Exercise description. Produce the tally of lines in the material below that hold "reference", without anything else.

Available records.

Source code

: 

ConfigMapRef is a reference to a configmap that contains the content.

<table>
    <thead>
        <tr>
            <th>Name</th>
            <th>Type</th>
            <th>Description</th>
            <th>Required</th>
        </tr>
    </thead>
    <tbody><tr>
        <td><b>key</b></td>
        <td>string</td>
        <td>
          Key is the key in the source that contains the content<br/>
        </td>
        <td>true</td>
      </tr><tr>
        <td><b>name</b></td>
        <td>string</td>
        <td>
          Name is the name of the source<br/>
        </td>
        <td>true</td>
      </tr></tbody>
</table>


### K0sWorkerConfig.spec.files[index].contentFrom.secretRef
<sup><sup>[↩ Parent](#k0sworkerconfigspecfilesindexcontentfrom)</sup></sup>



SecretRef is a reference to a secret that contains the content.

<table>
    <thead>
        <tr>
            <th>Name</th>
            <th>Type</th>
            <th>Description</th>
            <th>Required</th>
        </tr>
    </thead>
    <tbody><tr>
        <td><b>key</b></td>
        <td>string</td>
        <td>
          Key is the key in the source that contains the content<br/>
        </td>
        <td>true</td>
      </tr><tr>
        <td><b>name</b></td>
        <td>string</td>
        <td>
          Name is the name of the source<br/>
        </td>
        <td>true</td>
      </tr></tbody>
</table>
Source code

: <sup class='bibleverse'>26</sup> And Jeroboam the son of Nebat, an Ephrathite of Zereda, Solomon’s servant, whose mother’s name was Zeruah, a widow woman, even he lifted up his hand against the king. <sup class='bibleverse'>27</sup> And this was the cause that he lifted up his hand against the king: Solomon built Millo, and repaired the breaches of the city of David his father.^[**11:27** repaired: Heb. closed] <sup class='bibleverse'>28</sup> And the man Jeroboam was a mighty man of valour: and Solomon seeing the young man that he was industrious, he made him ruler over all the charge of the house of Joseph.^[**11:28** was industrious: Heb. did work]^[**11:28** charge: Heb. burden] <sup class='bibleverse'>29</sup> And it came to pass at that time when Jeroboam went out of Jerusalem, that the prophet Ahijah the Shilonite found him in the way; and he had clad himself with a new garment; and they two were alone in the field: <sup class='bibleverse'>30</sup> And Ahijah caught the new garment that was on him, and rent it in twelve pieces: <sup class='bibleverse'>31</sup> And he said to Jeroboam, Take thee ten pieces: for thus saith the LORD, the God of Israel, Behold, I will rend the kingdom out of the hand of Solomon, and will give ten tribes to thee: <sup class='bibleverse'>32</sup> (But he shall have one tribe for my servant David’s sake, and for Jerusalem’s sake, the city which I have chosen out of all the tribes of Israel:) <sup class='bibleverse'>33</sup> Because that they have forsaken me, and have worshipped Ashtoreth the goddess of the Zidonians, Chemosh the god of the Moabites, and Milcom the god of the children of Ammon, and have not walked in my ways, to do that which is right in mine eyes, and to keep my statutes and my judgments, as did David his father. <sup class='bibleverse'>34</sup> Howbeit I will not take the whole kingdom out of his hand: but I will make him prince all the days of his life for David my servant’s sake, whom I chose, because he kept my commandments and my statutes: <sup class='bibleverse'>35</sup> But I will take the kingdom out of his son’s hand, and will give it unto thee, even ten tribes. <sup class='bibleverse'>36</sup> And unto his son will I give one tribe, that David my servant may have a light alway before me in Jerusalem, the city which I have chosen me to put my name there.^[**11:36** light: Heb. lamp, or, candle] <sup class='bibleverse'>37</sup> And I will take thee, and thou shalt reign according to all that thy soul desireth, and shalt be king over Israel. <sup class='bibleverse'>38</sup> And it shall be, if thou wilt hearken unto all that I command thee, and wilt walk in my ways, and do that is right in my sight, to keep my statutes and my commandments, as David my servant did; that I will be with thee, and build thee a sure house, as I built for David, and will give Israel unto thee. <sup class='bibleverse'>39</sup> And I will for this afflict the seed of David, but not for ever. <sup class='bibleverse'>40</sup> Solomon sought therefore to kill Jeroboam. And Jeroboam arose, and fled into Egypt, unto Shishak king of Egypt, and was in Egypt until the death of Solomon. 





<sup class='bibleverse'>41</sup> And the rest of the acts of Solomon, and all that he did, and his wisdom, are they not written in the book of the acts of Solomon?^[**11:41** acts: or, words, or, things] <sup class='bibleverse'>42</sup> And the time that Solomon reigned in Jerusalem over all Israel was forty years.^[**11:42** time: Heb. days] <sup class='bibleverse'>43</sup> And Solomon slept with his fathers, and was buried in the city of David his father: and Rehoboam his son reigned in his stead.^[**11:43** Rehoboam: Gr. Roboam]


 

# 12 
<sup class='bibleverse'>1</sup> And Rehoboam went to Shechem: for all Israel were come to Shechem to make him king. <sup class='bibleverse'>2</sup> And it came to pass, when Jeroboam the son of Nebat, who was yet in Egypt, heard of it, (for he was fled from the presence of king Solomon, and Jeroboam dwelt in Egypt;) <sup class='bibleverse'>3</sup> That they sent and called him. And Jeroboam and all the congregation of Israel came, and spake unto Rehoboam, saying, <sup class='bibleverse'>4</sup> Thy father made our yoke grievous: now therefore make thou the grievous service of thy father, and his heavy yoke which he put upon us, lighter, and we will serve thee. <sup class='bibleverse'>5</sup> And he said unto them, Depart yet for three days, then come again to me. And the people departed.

Exercise solution. 2